START Excerpt

Package 'Rnest'

Title: Next Eigenvalue Sufficiency Test
Description: Determine the number of dimensions to retain in exploratory factor analysis. The main function, nest(), returns the solution and the plot(nest()) returns a plot.
Authors: P.-O. Caron [aut, cre, cph]
Maintainer: P.-O. Caron <[email protected]>
License: MIT + file LICENSE
Version: 1.0
Built: 2025-01-24 20:33:12 UTC
Source: https://github.com/quantmeth/rnest

Help Index


A list of seven correlation matrices.

Description

A list of seven correlation matrices.

Usage

achim

Format

A list of correlation matrices.

Source

https://github.com/quantmeth

References

Achim, A. (personal communication).


A correlation matrix composed of six factors.

Description

A correlation matrix composed of 18 items based on six factors. Four have more than three variables, three variables have crossloadings (items 6, 7 and 13), two are doublets factors (items 13-14, 15-16), and there is two unique variables (17 and 18). Loadings range between .40 and .80.

Usage

achim24

Format

A 18 by 18 correlation matrix.

Source

https://github.com/quantmeth

References

Achim, A. (2024, April 4). Signal cancellation factor analysis. PsyArXiv, 1–13. doi:10.31234/osf.io/h7qwg


Bartlett Sphericity Test

Description

BartlettSphericity tests if variables are orthogonal.

Usage

BartlettSphericity(R, n)

Arguments

R

the correlation matrix.

n

the sample size.

Value

The χ2\chi^2 test of the correlation matrix R with sample size n.

Author(s)

André Achim (Matlab)

P.-O. Caron (R)

References

Bartlett, M. S. (1937). Properties of sufficiency and statistical tests. Proceedings of the Royal Statistical Society, Series A, 160, 268–282

Examples

BartlettSphericity(ex_4factors_corr, 42)

A list of three correlation matrices.

Description

A list of three correlation matrices.

Usage

briggs_maccallum2003

Format

A a list of three correlation matrices.

Source

https://github.com/quantmeth

References

Briggs, N. E., & MacCallum, R. C. (2003). Recovery of weak common factors by Maximum likelihood and ordinary least squares estimation. Multivariate Nehavioral Research, 38(1), 25–56. doi:10.1207/S15327906MBR3801_2


A list of six correlation matrices composed of nine variables with three factors and different levels of correlations between factors.

Description

A list of six correlation matrices composed of nine variables with three factors and different levels of correlations between factors.

Usage

caron2016

Format

A list of six 9 x 9 correlation matrices.

END Excerpt
START Exercise data

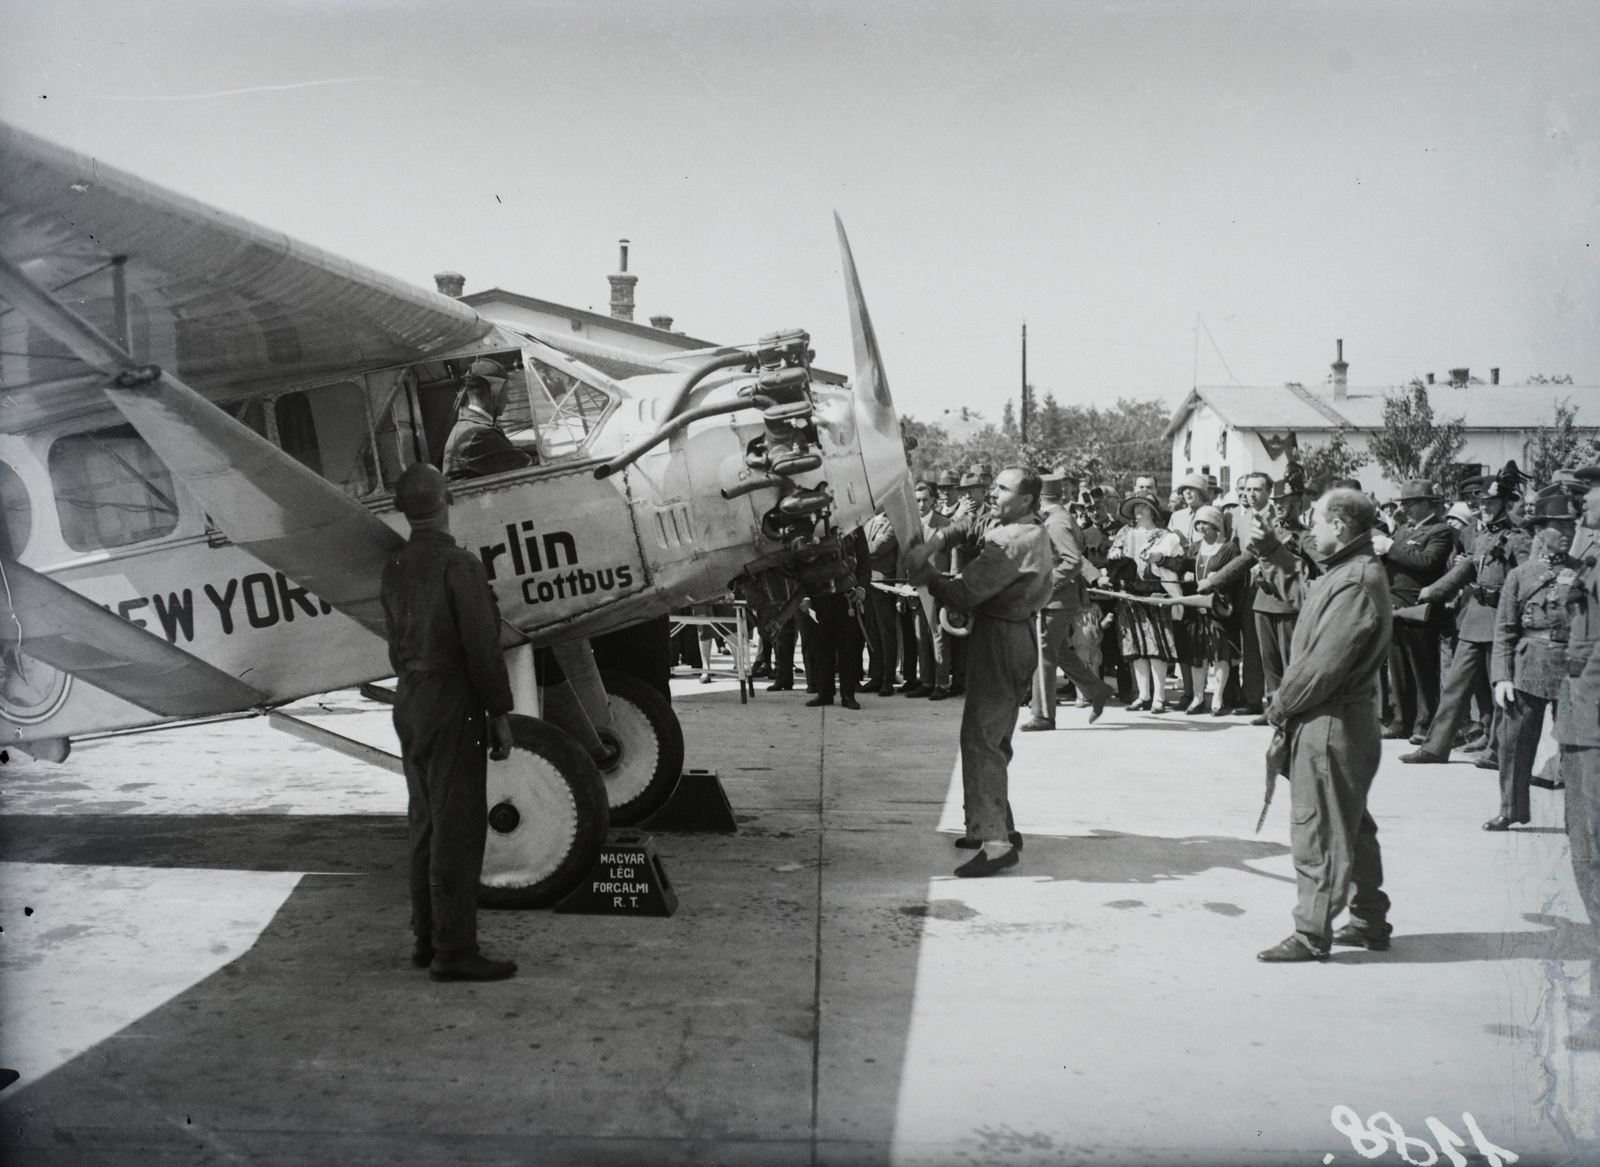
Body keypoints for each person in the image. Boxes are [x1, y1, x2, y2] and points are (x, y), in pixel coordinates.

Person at [381, 463, 518, 982]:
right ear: (448, 499)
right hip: (450, 697)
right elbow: (482, 648)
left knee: (425, 823)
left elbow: (393, 644)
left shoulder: (393, 567)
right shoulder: (459, 566)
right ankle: (454, 950)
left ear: (402, 510)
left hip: (410, 696)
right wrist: (499, 712)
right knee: (457, 827)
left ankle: (426, 939)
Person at [1257, 488, 1394, 963]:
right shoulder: (1347, 571)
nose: (1311, 529)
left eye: (1316, 520)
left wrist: (1280, 706)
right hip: (1337, 716)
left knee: (1317, 826)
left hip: (1332, 718)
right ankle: (1369, 919)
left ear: (1338, 525)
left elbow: (1323, 666)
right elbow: (1305, 594)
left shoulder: (1355, 581)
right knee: (1350, 823)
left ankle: (1312, 933)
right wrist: (1270, 550)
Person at [908, 467, 1053, 877]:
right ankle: (992, 824)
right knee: (993, 738)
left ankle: (996, 844)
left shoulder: (1012, 541)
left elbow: (963, 593)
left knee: (981, 741)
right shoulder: (1025, 528)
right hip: (1013, 635)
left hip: (1001, 639)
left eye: (1002, 489)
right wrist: (937, 540)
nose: (993, 493)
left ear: (1026, 499)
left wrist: (927, 574)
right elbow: (973, 524)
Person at [1402, 463, 1532, 766]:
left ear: (1504, 503)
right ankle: (1434, 748)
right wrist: (1433, 591)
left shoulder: (1518, 538)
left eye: (1490, 503)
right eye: (1481, 502)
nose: (1484, 508)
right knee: (1455, 687)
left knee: (1500, 689)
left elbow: (1527, 581)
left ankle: (1497, 751)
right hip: (1475, 618)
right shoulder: (1481, 536)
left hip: (1502, 620)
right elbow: (1466, 569)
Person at [1487, 493, 1584, 828]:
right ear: (1540, 530)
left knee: (1575, 748)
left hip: (1572, 667)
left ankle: (1579, 819)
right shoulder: (1521, 575)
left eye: (1571, 525)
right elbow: (1505, 629)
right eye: (1559, 526)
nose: (1568, 532)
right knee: (1515, 743)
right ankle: (1511, 810)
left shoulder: (1584, 572)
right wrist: (1502, 676)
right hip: (1529, 666)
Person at [1555, 473, 1600, 1050]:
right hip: (1580, 723)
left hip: (1594, 725)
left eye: (1593, 487)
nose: (1581, 499)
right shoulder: (1591, 556)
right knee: (1586, 858)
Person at [1024, 473, 1115, 730]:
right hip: (1062, 598)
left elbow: (1072, 560)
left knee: (1043, 652)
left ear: (1039, 497)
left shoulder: (1055, 523)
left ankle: (1043, 714)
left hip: (1055, 599)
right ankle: (1096, 690)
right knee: (1060, 651)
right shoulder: (1061, 518)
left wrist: (1046, 583)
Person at [1375, 480, 1455, 742]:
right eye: (1404, 504)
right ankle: (1402, 720)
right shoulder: (1404, 530)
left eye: (1410, 504)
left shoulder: (1440, 530)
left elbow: (1428, 562)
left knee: (1423, 669)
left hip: (1419, 607)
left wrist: (1391, 548)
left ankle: (1424, 724)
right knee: (1398, 669)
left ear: (1426, 503)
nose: (1405, 509)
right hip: (1395, 604)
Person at [1105, 494, 1185, 712]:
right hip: (1129, 595)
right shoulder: (1125, 532)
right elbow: (1112, 556)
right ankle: (1143, 694)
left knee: (1157, 647)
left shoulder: (1165, 535)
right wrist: (1115, 553)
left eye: (1144, 506)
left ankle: (1159, 697)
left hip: (1154, 595)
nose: (1139, 510)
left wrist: (1160, 558)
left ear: (1153, 511)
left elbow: (1178, 563)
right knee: (1136, 647)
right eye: (1136, 507)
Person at [1188, 506, 1247, 715]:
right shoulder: (1195, 547)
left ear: (1216, 525)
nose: (1201, 527)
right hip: (1197, 608)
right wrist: (1187, 574)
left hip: (1219, 607)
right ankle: (1197, 698)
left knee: (1221, 653)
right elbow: (1186, 568)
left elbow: (1237, 576)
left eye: (1205, 523)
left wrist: (1217, 580)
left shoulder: (1229, 548)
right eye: (1198, 523)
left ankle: (1218, 697)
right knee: (1198, 655)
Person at [806, 527, 870, 710]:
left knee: (847, 647)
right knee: (822, 646)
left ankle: (848, 694)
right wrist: (806, 595)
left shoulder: (853, 526)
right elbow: (805, 561)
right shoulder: (816, 526)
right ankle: (824, 693)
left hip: (847, 597)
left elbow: (864, 560)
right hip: (821, 595)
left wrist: (862, 588)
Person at [442, 359, 535, 481]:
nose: (508, 400)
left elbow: (503, 453)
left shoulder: (470, 427)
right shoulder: (480, 435)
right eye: (506, 391)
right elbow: (530, 467)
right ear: (495, 391)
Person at [911, 480, 951, 699]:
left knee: (938, 637)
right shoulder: (911, 524)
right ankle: (926, 681)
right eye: (917, 500)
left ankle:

END Exercise data

Work task 1: Output the stretch of the Rnest package documentation from "A correlation matrix composed of six" through "18 correlation matrix.".
Work task 2: According to the Rnest package documentation, what does the BartlettSphericity function test?
Work task 3: Resume the Rnest package documentation from the point where it stops.
These entries come from a separate source.

Exercise response 1:
A correlation matrix composed of six factors.

Description

A correlation matrix composed of 18 items based on six factors. Four have more than three variables, three variables have crossloadings (items 6, 7 and 13), two are doublets factors (items 13-14, 15-16), and there is two unique variables (17 and 18). Loadings range between .40 and .80.

Usage

achim24

Format

A 18 by 18 correlation matrix.

Exercise response 2: It tests whether variables are orthogonal.

Exercise response 3:
Source

https://github.com/quantmeth

References

Caron, P.-O. (2016). A Monte Carlo examination of the broken-stick distribution to identify components to retain in principal component analysis. Journal of Statistical Computation and Simulation, 86(12), 2405-2410. doi:10.1080/00949655.2015.1112390


A list of 15 correlation matrices composed of nine variables with three factors and different levels of correlations between factors.

Description

A list of 15 correlation matrices composed of nine variables with three factors and different levels of correlations between factors.

Usage

caron2019

Format

A list of 15 9 x 9 correlation matrices.

Source

https://github.com/quantmeth

References

Caron, P.-O. (2019). Minimum average partial correlation and parallel analysis : The influence of oblique structures. Communications in Statistics - Simulation and Computation, 48(7), 2110-2117. doi:10.1080/03610918.2018.1433843


A list containing 120 correlation matrices.

Description

A list containing 120 24×2424 \times 24 correlation matrices (R) built to represent different factor structures. Details are found in the 'cormat.l' data.

Usage

cormat

Format

A a list of 120 correlation matrices.

Source

https://github.com/quantmeth

References

Caron, P.-O. (2025). A comparison of the Next Eigenvalue Sufficiency Test to other stopping rules for the number of factors in factor analysis. Educational and Psychological Measurement. doi:10.1177/00131644241308528


A list containing 120 lists of correlation matrices and their underlying characteristics.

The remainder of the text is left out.